• _Supplied material_
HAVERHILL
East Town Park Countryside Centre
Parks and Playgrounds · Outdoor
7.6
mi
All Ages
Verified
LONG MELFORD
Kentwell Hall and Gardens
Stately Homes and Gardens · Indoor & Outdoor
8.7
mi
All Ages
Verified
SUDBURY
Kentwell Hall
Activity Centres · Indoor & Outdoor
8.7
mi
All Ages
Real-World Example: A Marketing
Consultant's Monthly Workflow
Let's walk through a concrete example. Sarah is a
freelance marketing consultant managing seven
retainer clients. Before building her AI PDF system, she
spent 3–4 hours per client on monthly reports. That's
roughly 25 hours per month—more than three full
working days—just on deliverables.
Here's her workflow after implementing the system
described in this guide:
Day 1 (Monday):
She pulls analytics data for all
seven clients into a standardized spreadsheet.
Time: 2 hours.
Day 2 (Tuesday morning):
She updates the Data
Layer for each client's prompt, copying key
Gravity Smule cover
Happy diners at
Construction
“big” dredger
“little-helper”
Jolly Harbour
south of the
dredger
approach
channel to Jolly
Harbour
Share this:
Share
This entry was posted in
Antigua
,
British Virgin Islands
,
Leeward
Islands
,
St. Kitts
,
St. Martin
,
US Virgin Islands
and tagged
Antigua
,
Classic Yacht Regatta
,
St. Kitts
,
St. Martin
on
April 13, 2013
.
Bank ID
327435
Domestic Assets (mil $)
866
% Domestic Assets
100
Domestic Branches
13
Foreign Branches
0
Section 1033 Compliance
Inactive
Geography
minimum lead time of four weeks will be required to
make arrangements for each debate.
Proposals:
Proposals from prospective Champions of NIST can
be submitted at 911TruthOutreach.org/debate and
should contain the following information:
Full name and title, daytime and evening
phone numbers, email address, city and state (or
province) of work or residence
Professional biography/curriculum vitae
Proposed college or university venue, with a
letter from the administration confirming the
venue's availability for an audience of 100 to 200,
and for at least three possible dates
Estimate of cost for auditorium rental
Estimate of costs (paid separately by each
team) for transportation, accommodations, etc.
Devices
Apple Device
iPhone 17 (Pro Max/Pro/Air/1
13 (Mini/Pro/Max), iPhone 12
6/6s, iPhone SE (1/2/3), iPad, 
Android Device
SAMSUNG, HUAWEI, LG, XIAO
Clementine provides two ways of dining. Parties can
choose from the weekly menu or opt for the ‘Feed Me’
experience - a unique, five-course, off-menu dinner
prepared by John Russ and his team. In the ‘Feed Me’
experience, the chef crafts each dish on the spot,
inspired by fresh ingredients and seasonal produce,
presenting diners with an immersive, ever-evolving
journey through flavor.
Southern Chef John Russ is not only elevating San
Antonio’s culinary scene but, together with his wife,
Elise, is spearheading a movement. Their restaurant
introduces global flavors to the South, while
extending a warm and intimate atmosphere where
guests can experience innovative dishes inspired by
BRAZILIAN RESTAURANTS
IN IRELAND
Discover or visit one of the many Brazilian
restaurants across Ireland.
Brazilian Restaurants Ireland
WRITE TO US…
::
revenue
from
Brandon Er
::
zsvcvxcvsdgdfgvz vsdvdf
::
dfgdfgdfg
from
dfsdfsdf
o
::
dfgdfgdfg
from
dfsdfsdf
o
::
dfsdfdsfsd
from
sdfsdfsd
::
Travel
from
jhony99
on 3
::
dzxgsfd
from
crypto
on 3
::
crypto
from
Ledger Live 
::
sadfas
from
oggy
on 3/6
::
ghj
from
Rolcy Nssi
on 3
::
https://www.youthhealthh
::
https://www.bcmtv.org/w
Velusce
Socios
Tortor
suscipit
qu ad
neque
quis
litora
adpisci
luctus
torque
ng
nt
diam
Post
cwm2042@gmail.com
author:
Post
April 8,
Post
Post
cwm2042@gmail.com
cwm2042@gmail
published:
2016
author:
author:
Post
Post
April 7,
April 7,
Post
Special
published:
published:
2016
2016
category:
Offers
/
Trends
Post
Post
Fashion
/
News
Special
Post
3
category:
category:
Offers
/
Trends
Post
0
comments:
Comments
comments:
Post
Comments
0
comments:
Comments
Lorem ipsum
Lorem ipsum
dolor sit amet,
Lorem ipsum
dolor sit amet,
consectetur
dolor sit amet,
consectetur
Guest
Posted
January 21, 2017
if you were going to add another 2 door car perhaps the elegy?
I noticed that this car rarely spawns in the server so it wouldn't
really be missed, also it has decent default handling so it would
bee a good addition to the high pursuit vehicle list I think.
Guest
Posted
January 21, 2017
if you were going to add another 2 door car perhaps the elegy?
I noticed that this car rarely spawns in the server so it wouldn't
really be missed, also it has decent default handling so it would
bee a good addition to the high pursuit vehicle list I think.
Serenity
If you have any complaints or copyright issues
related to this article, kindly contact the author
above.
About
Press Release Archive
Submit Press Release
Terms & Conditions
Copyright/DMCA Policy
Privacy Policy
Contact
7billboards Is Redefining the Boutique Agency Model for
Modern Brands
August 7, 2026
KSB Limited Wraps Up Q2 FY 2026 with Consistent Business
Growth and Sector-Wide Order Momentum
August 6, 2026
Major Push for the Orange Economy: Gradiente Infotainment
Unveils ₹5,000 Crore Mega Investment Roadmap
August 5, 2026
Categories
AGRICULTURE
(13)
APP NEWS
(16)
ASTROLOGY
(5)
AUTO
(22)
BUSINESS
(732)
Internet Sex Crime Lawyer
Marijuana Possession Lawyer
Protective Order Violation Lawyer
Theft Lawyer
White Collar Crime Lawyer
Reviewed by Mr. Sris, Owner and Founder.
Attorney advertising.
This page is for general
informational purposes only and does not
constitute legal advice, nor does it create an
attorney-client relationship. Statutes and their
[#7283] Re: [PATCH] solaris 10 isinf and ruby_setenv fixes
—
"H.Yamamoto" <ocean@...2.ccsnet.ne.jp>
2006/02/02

• _To-do item_
Turn every line of the entries above into a JSON list of strings, one string per line, with blank lines left out.

• _Problem solution_
[
  "HAVERHILL",
  "East Town Park Countryside Centre",
  "Parks and Playgrounds · Outdoor",
  "7.6",
  "mi",
  "All Ages",
  "Verified",
  "LONG MELFORD",
  "Kentwell Hall and Gardens",
  "Stately Homes and Gardens · Indoor & Outdoor",
  "8.7",
  "mi",
  "All Ages",
  "Verified",
  "SUDBURY",
  "Kentwell Hall",
  "Activity Centres · Indoor & Outdoor",
  "8.7",
  "mi",
  "All Ages",
  "Real-World Example: A Marketing",
  "Consultant's Monthly Workflow",
  "Let's walk through a concrete example. Sarah is a",
  "freelance marketing consultant managing seven",
  "retainer clients. Before building her AI PDF system, she",
  "spent 3–4 hours per client on monthly reports. That's",
  "roughly 25 hours per month—more than three full",
  "working days—just on deliverables.",
  "Here's her workflow after implementing the system",
  "described in this guide:",
  "Day 1 (Monday):",
  "She pulls analytics data for all",
  "seven clients into a standardized spreadsheet.",
  "Time: 2 hours.",
  "Day 2 (Tuesday morning):",
  "She updates the Data",
  "Layer for each client's prompt, copying key",
  "Gravity Smule cover",
  "Happy diners at",
  "Construction",
  "“big” dredger",
  "“little-helper”",
  "Jolly Harbour",
  "south of the",
  "dredger",
  "approach",
  "channel to Jolly",
  "Harbour",
  "Share this:",
  "Share",
  "This entry was posted in",
  "Antigua",
  ",",
  "British Virgin Islands",
  ",",
  "Leeward",
  "Islands",
  ",",
  "St. Kitts",
  ",",
  "St. Martin",
  ",",
  "US Virgin Islands",
  "and tagged",
  "Antigua",
  ",",
  "Classic Yacht Regatta",
  ",",
  "St. Kitts",
  ",",
  "St. Martin",
  "on",
  "April 13, 2013",
  ".",
  "Bank ID",
  "327435",
  "Domestic Assets (mil $)",
  "866",
  "% Domestic Assets",
  "100",
  "Domestic Branches",
  "13",
  "Foreign Branches",
  "0",
  "Section 1033 Compliance",
  "Inactive",
  "Geography",
  "minimum lead time of four weeks will be required to",
  "make arrangements for each debate.",
  "Proposals:",
  "Proposals from prospective Champions of NIST can",
  "be submitted at 911TruthOutreach.org/debate and",
  "should contain the following information:",
  "Full name and title, daytime and evening",
  "phone numbers, email address, city and state (or",
  "province) of work or residence",
  "Professional biography/curriculum vitae",
  "Proposed college or university venue, with a",
  "letter from the administration confirming the",
  "venue's availability for an audience of 100 to 200,",
  "and for at least three possible dates",
  "Estimate of cost for auditorium rental",
  "Estimate of costs (paid separately by each",
  "team) for transportation, accommodations, etc.",
  "Devices",
  "Apple Device",
  "iPhone 17 (Pro Max/Pro/Air/1",
  "13 (Mini/Pro/Max), iPhone 12",
  "6/6s, iPhone SE (1/2/3), iPad, ",
  "Android Device",
  "SAMSUNG, HUAWEI, LG, XIAO",
  "Clementine provides two ways of dining. Parties can",
  "choose from the weekly menu or opt for the ‘Feed Me’",
  "experience - a unique, five-course, off-menu dinner",
  "prepared by John Russ and his team. In the ‘Feed Me’",
  "experience, the chef crafts each dish on the spot,",
  "inspired by fresh ingredients and seasonal produce,",
  "presenting diners with an immersive, ever-evolving",
  "journey through flavor.",
  "Southern Chef John Russ is not only elevating San",
  "Antonio’s culinary scene but, together with his wife,",
  "Elise, is spearheading a movement. Their restaurant",
  "introduces global flavors to the South, while",
  "extending a warm and intimate atmosphere where",
  "guests can experience innovative dishes inspired by",
  "BRAZILIAN RESTAURANTS",
  "IN IRELAND",
  "Discover or visit one of the many Brazilian",
  "restaurants across Ireland.",
  "Brazilian Restaurants Ireland",
  "WRITE TO US…",
  "::",
  "revenue",
  "from",
  "Brandon Er",
  "::",
  "zsvcvxcvsdgdfgvz vsdvdf",
  "::",
  "dfgdfgdfg",
  "from",
  "dfsdfsdf",
  "o",
  "::",
  "dfgdfgdfg",
  "from",
  "dfsdfsdf",
  "o",
  "::",
  "dfsdfdsfsd",
  "from",
  "sdfsdfsd",
  "::",
  "Travel",
  "from",
  "jhony99",
  "on 3",
  "::",
  "dzxgsfd",
  "from",
  "crypto",
  "on 3",
  "::",
  "crypto",
  "from",
  "Ledger Live ",
  "::",
  "sadfas",
  "from",
  "oggy",
  "on 3/6",
  "::",
  "ghj",
  "from",
  "Rolcy Nssi",
  "on 3",
  "::",
  "https://www.youthhealthh",
  "::",
  "https://www.bcmtv.org/w",
  "Velusce",
  "Socios",
  "Tortor",
  "suscipit",
  "qu ad",
  "neque",
  "quis",
  "litora",
  "adpisci",
  "luctus",
  "torque",
  "ng",
  "nt",
  "diam",
  "Post",
  "cwm2042@gmail.com",
  "author:",
  "Post",
  "April 8,",
  "Post",
  "Post",
  "cwm2042@gmail.com",
  "cwm2042@gmail",
  "published:",
  "2016",
  "author:",
  "author:",
  "Post",
  "Post",
  "April 7,",
  "April 7,",
  "Post",
  "Special",
  "published:",
  "published:",
  "2016",
  "2016",
  "category:",
  "Offers",
  "/",
  "Trends",
  "Post",
  "Post",
  "Fashion",
  "/",
  "News",
  "Special",
  "Post",
  "3",
  "category:",
  "category:",
  "Offers",
  "/",
  "Trends",
  "Post",
  "0",
  "comments:",
  "Comments",
  "comments:",
  "Post",
  "Comments",
  "0",
  "comments:",
  "Comments",
  "Lorem ipsum",
  "Lorem ipsum",
  "dolor sit amet,",
  "Lorem ipsum",
  "dolor sit amet,",
  "consectetur",
  "dolor sit amet,",
  "consectetur",
  "Guest",
  "Posted",
  "January 21, 2017",
  "if you were going to add another 2 door car perhaps the elegy?",
  "I noticed that this car rarely spawns in the server so it wouldn't",
  "really be missed, also it has decent default handling so it would",
  "bee a good addition to the high pursuit vehicle list I think.",
  "Guest",
  "Posted",
  "January 21, 2017",
  "if you were going to add another 2 door car perhaps the elegy?",
  "I noticed that this car rarely spawns in the server so it wouldn't",
  "really be missed, also it has decent default handling so it would",
  "bee a good addition to the high pursuit vehicle list I think.",
  "Serenity",
  "If you have any complaints or copyright issues",
  "related to this article, kindly contact the author",
  "above.",
  "About",
  "Press Release Archive",
  "Submit Press Release",
  "Terms & Conditions",
  "Copyright/DMCA Policy",
  "Privacy Policy",
  "Contact",
  "7billboards Is Redefining the Boutique Agency Model for",
  "Modern Brands",
  "August 7, 2026",
  "KSB Limited Wraps Up Q2 FY 2026 with Consistent Business",
  "Growth and Sector-Wide Order Momentum",
  "August 6, 2026",
  "Major Push for the Orange Economy: Gradiente Infotainment",
  "Unveils ₹5,000 Crore Mega Investment Roadmap",
  "August 5, 2026",
  "Categories",
  "AGRICULTURE",
  "(13)",
  "APP NEWS",
  "(16)",
  "ASTROLOGY",
  "(5)",
  "AUTO",
  "(22)",
  "BUSINESS",
  "(732)",
  "Internet Sex Crime Lawyer",
  "Marijuana Possession Lawyer",
  "Protective Order Violation Lawyer",
  "Theft Lawyer",
  "White Collar Crime Lawyer",
  "Reviewed by Mr. Sris, Owner and Founder.",
  "Attorney advertising.",
  "This page is for general",
  "informational purposes only and does not",
  "constitute legal advice, nor does it create an",
  "attorney-client relationship. Statutes and their",
  "[#7283] Re: [PATCH] solaris 10 isinf and ruby_setenv fixes",
  "—",
  "\"H.Yamamoto\" <ocean@...2.ccsnet.ne.jp>",
  "2006/02/02"
]